Что же касается волос Сьюэллен, я где-то раскопала свадебную фотографию Грейс Келли, и мы причесали мою сестру так же: с большим шиньоном, в который был вплетен жемчуг (никто не мог отрицать, что Грейс была и красива, и консервативна по своей природе), но почему-то Сьюэллен с прической Грейс была больше похожа на Дорис Дей — Дорис с шиньоном, в который был вплетен жемчуг — такая же твердая, спокойная и милая, как она, и в ней также чувствовались все старомодные добродетели.

Я была подружкой невесты, а Тодд шафером, и я вместе с Сьюэллен размышляла над словами брачной клятвы.

— Я знаю, что хочу сказать, — говорила мне Сьюэллен, — и знаю, что хочу услышать от Говарда, но, может быть, ты придумаешь, как это выразить, лучше меня.

— А что, если начать так: ты берешь Говарда за руку и просто говоришь: «Я люблю тебя, Говард»? А затем Говард берет тебя за руку и отвечает: «Я люблю тебя, Сьюэллен».

— Прекрасно, — сказала Сьюэллен. — Мне очень нравится.

Сьюэллен была совершенно спокойна, ничуть не нервничала, как впрочем и всегда, когда делала то, что надо.
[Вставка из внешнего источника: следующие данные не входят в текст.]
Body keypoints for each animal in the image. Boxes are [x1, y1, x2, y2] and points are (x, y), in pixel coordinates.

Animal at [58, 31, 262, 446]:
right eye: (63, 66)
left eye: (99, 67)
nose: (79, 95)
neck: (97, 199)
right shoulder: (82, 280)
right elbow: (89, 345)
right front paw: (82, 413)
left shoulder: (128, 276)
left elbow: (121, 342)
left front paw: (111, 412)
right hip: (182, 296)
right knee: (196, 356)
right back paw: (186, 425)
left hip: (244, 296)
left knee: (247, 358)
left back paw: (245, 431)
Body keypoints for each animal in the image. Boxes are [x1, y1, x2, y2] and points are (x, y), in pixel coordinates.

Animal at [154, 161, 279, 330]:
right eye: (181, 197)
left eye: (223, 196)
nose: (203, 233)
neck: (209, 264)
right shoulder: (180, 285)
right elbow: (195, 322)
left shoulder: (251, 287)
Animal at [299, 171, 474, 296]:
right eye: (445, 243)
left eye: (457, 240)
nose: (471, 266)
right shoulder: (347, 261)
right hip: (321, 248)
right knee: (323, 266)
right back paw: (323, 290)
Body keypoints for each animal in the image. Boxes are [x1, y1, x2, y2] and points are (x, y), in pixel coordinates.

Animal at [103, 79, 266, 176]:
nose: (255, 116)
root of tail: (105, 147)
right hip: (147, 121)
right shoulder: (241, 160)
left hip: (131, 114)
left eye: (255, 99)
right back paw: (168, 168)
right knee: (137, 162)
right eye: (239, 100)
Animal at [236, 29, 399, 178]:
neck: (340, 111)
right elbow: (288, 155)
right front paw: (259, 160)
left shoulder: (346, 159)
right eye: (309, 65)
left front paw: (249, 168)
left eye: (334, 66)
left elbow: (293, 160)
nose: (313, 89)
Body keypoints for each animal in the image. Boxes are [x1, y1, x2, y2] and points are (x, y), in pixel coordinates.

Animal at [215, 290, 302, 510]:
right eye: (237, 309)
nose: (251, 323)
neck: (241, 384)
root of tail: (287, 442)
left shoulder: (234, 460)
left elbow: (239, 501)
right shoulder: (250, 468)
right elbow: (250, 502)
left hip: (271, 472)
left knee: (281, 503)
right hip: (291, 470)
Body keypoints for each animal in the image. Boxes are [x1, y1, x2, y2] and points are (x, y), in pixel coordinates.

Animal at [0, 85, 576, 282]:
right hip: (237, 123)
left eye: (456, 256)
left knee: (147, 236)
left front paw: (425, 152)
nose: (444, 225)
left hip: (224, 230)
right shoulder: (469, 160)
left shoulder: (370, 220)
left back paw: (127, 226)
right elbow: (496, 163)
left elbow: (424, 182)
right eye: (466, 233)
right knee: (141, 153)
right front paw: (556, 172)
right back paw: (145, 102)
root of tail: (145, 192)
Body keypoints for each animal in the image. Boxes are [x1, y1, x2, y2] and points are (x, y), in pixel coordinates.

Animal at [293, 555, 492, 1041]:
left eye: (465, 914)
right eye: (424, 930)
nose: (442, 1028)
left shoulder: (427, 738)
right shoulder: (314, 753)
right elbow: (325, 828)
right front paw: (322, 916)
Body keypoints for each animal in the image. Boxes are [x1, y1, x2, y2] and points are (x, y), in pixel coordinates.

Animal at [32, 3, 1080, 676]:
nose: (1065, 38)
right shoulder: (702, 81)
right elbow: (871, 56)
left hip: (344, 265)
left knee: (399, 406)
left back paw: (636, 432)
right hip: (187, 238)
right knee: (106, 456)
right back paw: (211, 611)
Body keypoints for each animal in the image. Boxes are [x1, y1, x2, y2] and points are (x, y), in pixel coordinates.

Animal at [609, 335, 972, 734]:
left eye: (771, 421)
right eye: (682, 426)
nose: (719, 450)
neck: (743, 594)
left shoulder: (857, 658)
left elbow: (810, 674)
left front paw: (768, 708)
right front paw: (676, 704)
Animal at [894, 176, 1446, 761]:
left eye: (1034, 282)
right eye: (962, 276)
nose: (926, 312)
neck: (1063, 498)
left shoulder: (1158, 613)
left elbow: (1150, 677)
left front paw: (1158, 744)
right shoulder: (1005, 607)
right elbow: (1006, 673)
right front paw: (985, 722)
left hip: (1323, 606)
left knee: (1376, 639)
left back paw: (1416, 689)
Во время всей церемонии она не спускала глаз с Говарда, а тот улыбаясь смотрел на нее. Я смахнула несколько слезинок, а Тодд плакал во время всей церемонии. Мой сентиментальный герой.


Затем Сьюэллен с Говардом отправились в свадебное путешествие в лагерь в Йеллоустонский парк (они уже давно мечтали туда съездить), а мы с Тоддом вернулись в Колумбус, чтобы работать все лето. И я думала о том, что осенью из нашей четверки останемся только мы с Клео. Мы были как пять негритят, затем Кэсси вернулась в Калифорнию, и нас осталось четверо. В этом году мы потеряли еще двух негритят, и теперь нас осталось двое.


В то лето я получила письмо от Кэсси, в котором она сообщала, что встречается с одним человеком по имени Дуглас Фенвик. Он адвокат.

«Мама очень довольна, — писала Кэсси. — Дуглас, кроме того, что очень хорош собой, обладает всеми качествами, которые нравятся маме. Он принадлежит к англиканской церкви, из прекрасной семьи и работает в одной из самых известных фирм Лос-Анджелеса. Он член Калифорнийского клуба и прекрасно играет в теннис (теннис — это одно из многих, что нас связывает). И он, и мама верят в одно и то же: в наследственность, положение, филантропию…»

Мне показалось, что Кэсси совершенно не была увлечена этим Дугласом Фенвиком и что она, как обычно, делает то, что нравится ее матери, а не ей самой.

Я вздохнула и продолжала читать.

«Одновременно я продолжаю ходить на занятия и буду заниматься все лето. История искусств и тому подобное, все это не так страшно, но ужасно скучно. Осенью я собираюсь начать заниматься в театральном училище, но постараюсь не говорить об этом маме. Я знаю, что это нехорошо, но так будет намного легче…»

В своем ответе я решила отбросить недомолвки и написать ей все, что думаю.